## RECORDS SUPPLIED:

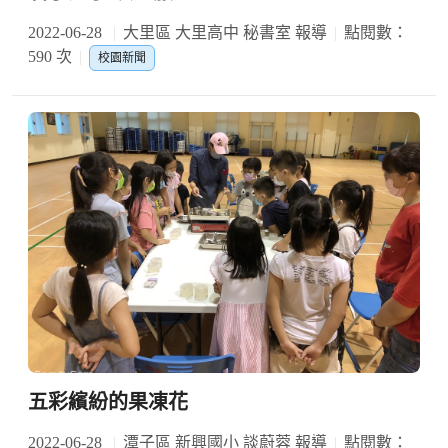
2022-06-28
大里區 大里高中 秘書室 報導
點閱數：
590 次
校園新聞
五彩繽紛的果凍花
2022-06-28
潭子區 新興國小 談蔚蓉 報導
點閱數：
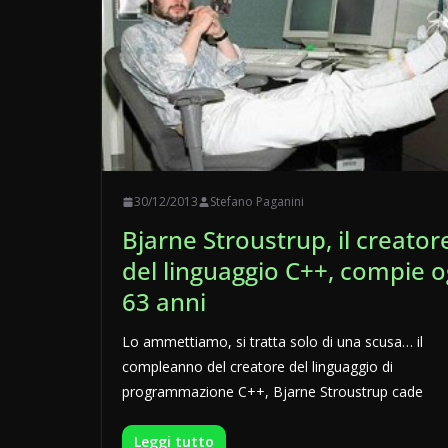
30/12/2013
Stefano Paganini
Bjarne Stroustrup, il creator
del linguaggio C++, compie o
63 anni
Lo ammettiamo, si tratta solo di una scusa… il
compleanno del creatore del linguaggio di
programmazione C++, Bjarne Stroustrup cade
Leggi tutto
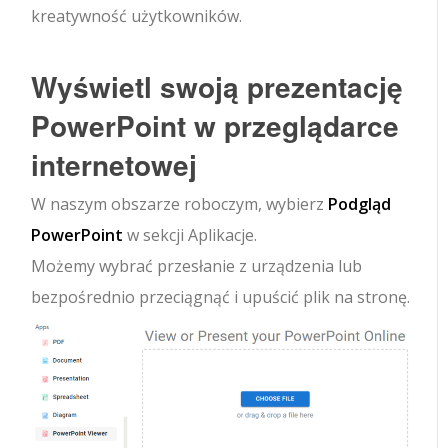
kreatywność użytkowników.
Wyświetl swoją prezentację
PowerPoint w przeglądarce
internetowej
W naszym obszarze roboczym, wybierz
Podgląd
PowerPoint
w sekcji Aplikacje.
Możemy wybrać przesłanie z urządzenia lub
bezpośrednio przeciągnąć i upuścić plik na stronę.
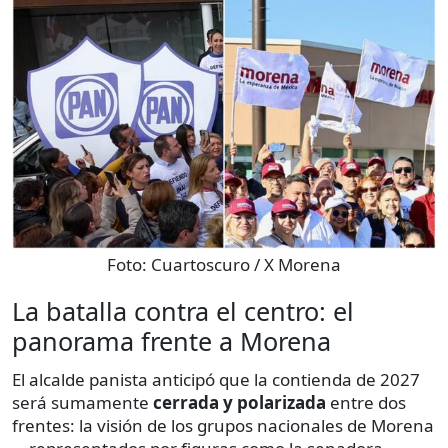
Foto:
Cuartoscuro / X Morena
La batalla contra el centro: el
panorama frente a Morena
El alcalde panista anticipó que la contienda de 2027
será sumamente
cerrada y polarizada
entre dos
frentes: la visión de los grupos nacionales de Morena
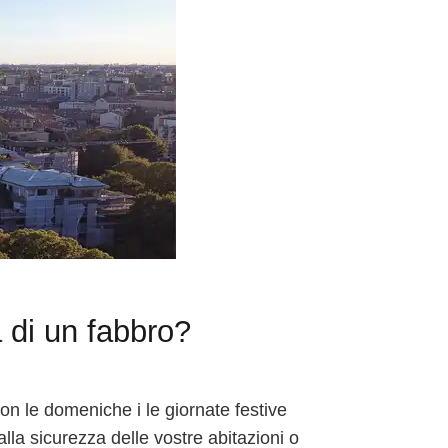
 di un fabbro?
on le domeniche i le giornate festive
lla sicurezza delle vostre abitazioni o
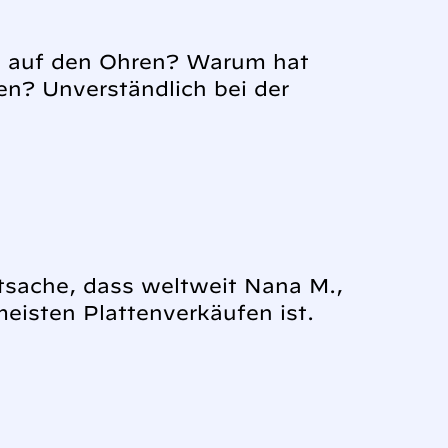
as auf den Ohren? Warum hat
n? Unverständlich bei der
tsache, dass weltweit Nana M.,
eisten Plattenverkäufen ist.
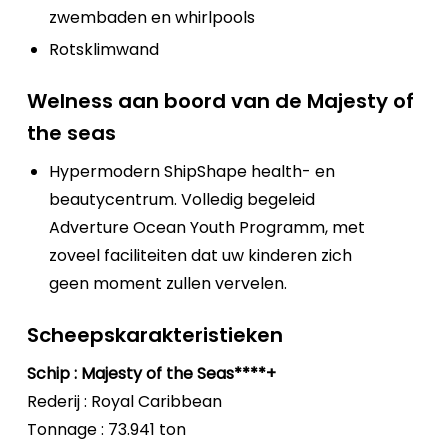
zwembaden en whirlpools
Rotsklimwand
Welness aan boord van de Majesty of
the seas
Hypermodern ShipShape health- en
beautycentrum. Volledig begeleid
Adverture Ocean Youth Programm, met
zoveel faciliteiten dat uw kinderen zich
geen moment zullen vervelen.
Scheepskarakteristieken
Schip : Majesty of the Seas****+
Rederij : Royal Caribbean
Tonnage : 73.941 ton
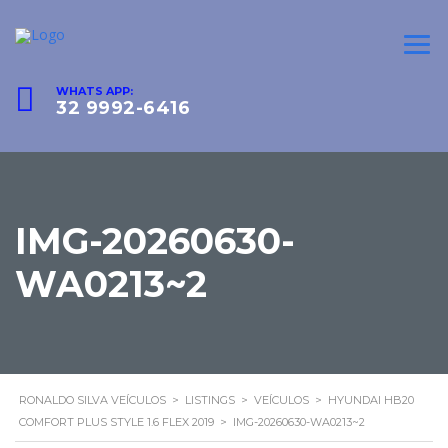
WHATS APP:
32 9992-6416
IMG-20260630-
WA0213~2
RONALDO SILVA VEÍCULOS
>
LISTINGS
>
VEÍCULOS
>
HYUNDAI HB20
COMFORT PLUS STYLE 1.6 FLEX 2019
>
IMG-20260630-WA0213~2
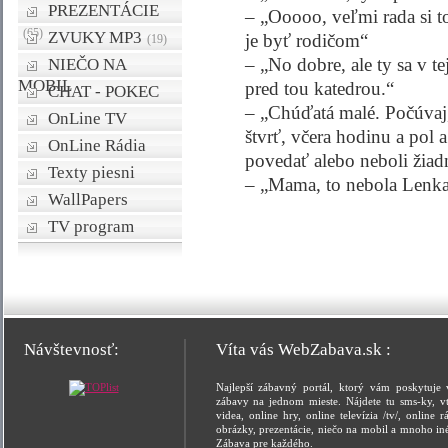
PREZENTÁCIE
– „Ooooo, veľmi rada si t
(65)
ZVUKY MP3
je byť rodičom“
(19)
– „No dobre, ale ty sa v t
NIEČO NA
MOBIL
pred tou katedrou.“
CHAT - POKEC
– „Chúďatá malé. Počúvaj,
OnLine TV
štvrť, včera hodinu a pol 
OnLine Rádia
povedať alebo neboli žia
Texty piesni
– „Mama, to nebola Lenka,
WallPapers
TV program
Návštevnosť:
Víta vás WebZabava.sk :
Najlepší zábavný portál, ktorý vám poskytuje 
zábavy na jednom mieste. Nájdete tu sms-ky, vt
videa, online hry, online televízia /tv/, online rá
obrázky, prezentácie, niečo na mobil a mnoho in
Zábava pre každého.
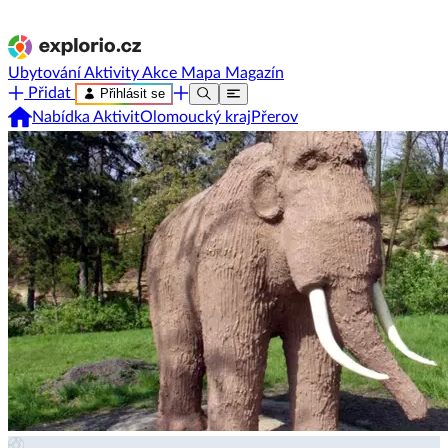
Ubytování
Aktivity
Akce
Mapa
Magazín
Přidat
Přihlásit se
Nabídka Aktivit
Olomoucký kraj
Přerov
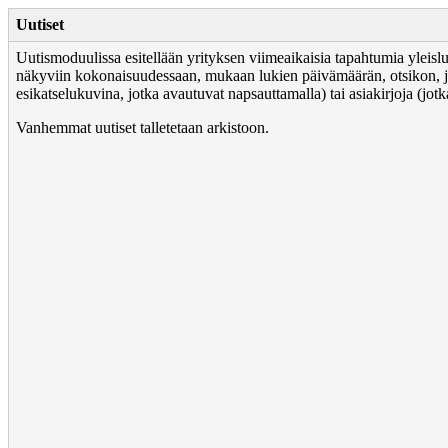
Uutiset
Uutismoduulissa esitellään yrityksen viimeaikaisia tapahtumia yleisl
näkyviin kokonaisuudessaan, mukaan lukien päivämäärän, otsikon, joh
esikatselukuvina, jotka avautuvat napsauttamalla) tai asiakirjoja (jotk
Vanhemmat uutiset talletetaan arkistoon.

## TASK GOAL:
Write every entry out again exactly, dropping the pictures.

## YOUR RESPONSE:
2022-06-28
大里區 大里高中 秘書室 報導
點閱數：
590 次
校園新聞
五彩繽紛的果凍花
2022-06-28
潭子區 新興國小 談蔚蓉 報導
點閱數：
30/12/2013
Stefano Paganini
Bjarne Stroustrup, il creator
del linguaggio C++, compie o
63 anni
Lo ammettiamo, si tratta solo di una scusa… il
compleanno del creatore del linguaggio di
programmazione C++, Bjarne Stroustrup cade
Leggi tutto
kreatywność użytkowników.
Wyświetl swoją prezentację
PowerPoint w przeglądarce
internetowej
W naszym obszarze roboczym, wybierz
Podgląd
PowerPoint
w sekcji Aplikacje.
Możemy wybrać przesłanie z urządzenia lub
bezpośrednio przeciągnąć i upuścić plik na stronę.
Foto:
Cuartoscuro / X Morena
La batalla contra el centro: el
panorama frente a Morena
El alcalde panista anticipó que la contienda de 2027
será sumamente
cerrada y polarizada
entre dos
frentes: la visión de los grupos nacionales de Morena
 di un fabbro?
on le domeniche i le giornate festive
lla sicurezza delle vostre abitazioni o
as auf den Ohren? Warum hat
n? Unverständlich bei der
tsache, dass weltweit Nana M.,
eisten Plattenverkäufen ist.
zwembaden en whirlpools
Rotsklimwand
Welness aan boord van de Majesty of
the seas
Hypermodern ShipShape health- en
beautycentrum. Volledig begeleid
Adverture Ocean Youth Programm, met
zoveel faciliteiten dat uw kinderen zich
geen moment zullen vervelen.
Scheepskarakteristieken
Schip : Majesty of the Seas****+
Rederij : Royal Caribbean
Tonnage : 73.941 ton
WHATS APP:
32 9992-6416
IMG-20260630-
WA0213~2
RONALDO SILVA VEÍCULOS
>
LISTINGS
>
VEÍCULOS
>
HYUNDAI HB20
COMFORT PLUS STYLE 1.6 FLEX 2019
>
IMG-20260630-WA0213~2
PREZENTÁCIE
– „Ooooo, veľmi rada si t
(65)
ZVUKY MP3
je byť rodičom“
(19)
– „No dobre, ale ty sa v t
NIEČO NA
MOBIL
pred tou katedrou.“
CHAT - POKEC
– „Chúďatá malé. Počúvaj,
OnLine TV
štvrť, včera hodinu a pol 
OnLine Rádia
povedať alebo neboli žia
Texty piesni
– „Mama, to nebola Lenka,
WallPapers
TV program
Návštevnosť:
Víta vás WebZabava.sk :
Najlepší zábavný portál, ktorý vám poskytuje 
zábavy na jednom mieste. Nájdete tu sms-ky, vt
videa, online hry, online televízia /tv/, online rá
obrázky, prezentácie, niečo na mobil a mnoho in
Zábava pre každého.
Ubytování
Aktivity
Akce
Mapa
Magazín
Přidat
Přihlásit se
Nabídka Aktivit
Olomoucký kraj
Přerov
Uutiset
Uutismoduulissa esitellään yrityksen viimeaikaisia tapahtumia yleisl
näkyviin kokonaisuudessaan, mukaan lukien päivämäärän, otsikon, joh
esikatselukuvina, jotka avautuvat napsauttamalla) tai asiakirjoja (jotk
Vanhemmat uutiset talletetaan arkistoon.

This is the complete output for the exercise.